À la mi-2024, la relance de l’UMC relève plus des déclarations d’intention que d’une réalité. On ne peut s’en étonner. La complexité intrinsèque de tout système financier dans une économie moderne se combine à la complexité institutionnelle de l’Union européenne et de ses modes de décision ainsi qu’à d’évidents conflits d’intérêt. Il est donc impossible de prévoir quelle forme prendra l’UMC, voire même si elle dépassera le stade du vœu pieux. Pour dépasser ce stade, il faudrait qu’une réflexion collective s’engage sur les mesures précises et complexes qu’il est nécessaire ou souhaitable de prendre pour avancer. Cela requiert de l’inventivité de la part des instances de gouvernance de l’UE tout autant que la volonté d’aboutir des pays membres. À cet égard, les résultats des élections législatives françaises laissent mal augurer d’une relance effective de la libéralisation financière en Europe. Si le projet de l’union des marchés de capitaux en Europe n’est pas mort, les problèmes qu’il est censé résoudre n’ayant pas disparu par miracle, il est extrêmement douteux qu’il soit maintenant une priorité des responsables politiques européens et de la Commission.  

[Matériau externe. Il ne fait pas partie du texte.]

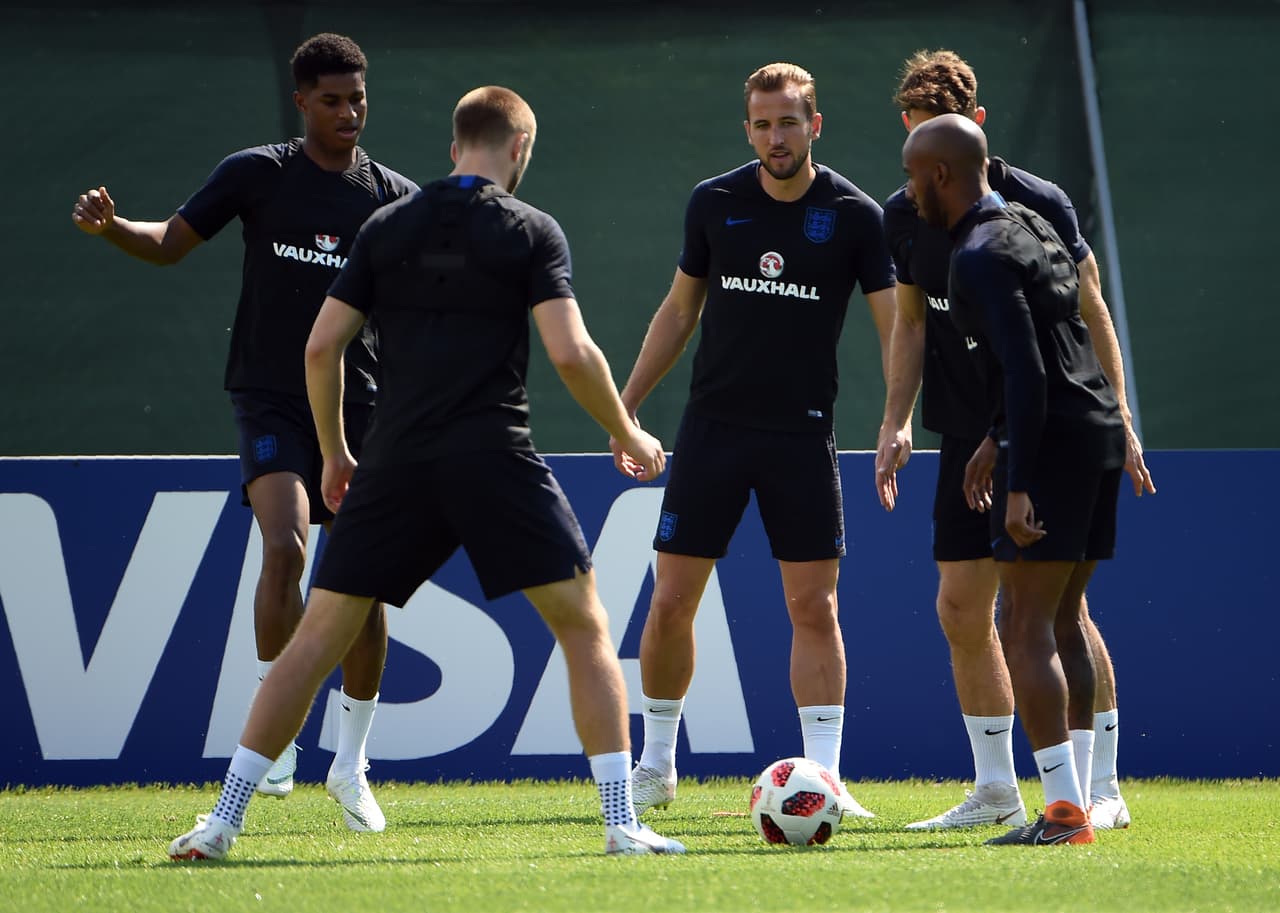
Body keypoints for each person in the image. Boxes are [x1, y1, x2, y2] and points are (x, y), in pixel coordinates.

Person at [168, 85, 687, 860]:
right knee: (584, 628)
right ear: (519, 148)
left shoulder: (387, 224)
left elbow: (320, 347)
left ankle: (221, 822)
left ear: (453, 147)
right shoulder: (531, 230)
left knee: (313, 642)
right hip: (494, 456)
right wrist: (626, 429)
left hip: (396, 461)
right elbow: (572, 351)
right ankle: (620, 822)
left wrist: (336, 451)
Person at [72, 33, 418, 832]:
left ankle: (352, 764)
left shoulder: (393, 198)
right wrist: (113, 226)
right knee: (286, 547)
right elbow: (169, 244)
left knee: (361, 585)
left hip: (362, 408)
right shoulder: (256, 173)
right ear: (301, 102)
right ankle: (279, 730)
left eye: (358, 98)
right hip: (269, 398)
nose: (348, 112)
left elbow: (418, 308)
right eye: (331, 100)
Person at [874, 50, 1153, 831]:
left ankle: (1090, 794)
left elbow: (1075, 324)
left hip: (1035, 429)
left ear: (963, 140)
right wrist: (898, 419)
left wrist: (1111, 420)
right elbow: (910, 322)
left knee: (1049, 615)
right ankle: (999, 788)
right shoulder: (914, 217)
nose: (909, 172)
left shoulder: (1022, 217)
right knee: (966, 607)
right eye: (908, 136)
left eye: (924, 148)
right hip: (985, 432)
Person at [612, 62, 897, 819]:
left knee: (815, 607)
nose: (777, 137)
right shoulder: (714, 202)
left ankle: (825, 779)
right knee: (672, 600)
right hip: (713, 431)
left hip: (802, 436)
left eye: (789, 122)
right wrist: (625, 407)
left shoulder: (856, 215)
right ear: (748, 130)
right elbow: (679, 311)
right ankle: (656, 765)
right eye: (764, 124)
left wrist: (896, 416)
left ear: (815, 125)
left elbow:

[1] Sébastien Bock, Aya Elewa, Sarah Guillou, Mauro Napoletano, Lionel Nesta, Evens Salies, Tania Treibic (2024), « Le décrochage européen en question  », Policy Brief, 16 mai 2024, OFCE. https://www.ofce.sciences-po.fr/pdf/pbrief/2024/OFCEpbrief128.pdf

[2] Anne Epaulard, Paul Malliet, Anissa Saumtally, Xavier Timbaud (2024), « La transition écologique en Europe : tenir le cap », Policy Brief, 16 mai 2024, OFCE .https://www.ofce.sciences-po.fr/pdf/pbrief/2024/OFCEpbrief131.pdf

[3] Plan 2030. https://www.economie.gouv.fr/files/files/2021/France-2030.pdf

[4] Pour ce qui est de la France, il s’agit de l’Autorité des marchés financiers (AMF). https://www.amf-france.org/fr

[5] Voir Nicolas Véron (2024), « Capital Markets Union: Ten Years Later », Parlement européen, Economic Governance and EMU scrutiny Unit (EGOV). https://www.europarl.europa.eu/RegData/etudes/IDAN/2024/747839/IPOL_IDA(2024)747839_EN.pdf

[6] Sur ces points, on se reportera à Kempf (2023), « L’union bancaire européenne. Où en est-on ? », in J. Creel (s.dir),  L’économie européenne 2023-2024, Paris : La Découverte, 2023.

[7] Voir Quennouëlle-Corre, L. (2018). « Les réformes financières de 1982 à 1985: Un grand saut libéral ? ». Vingtième Siècle. Revue d’histoire, 138, 65-78. https://doi.org/10.3917/ving.138.0065

[8] Financial Times, « Majority of EU states object to capital markets reform push», 18 avril 2024.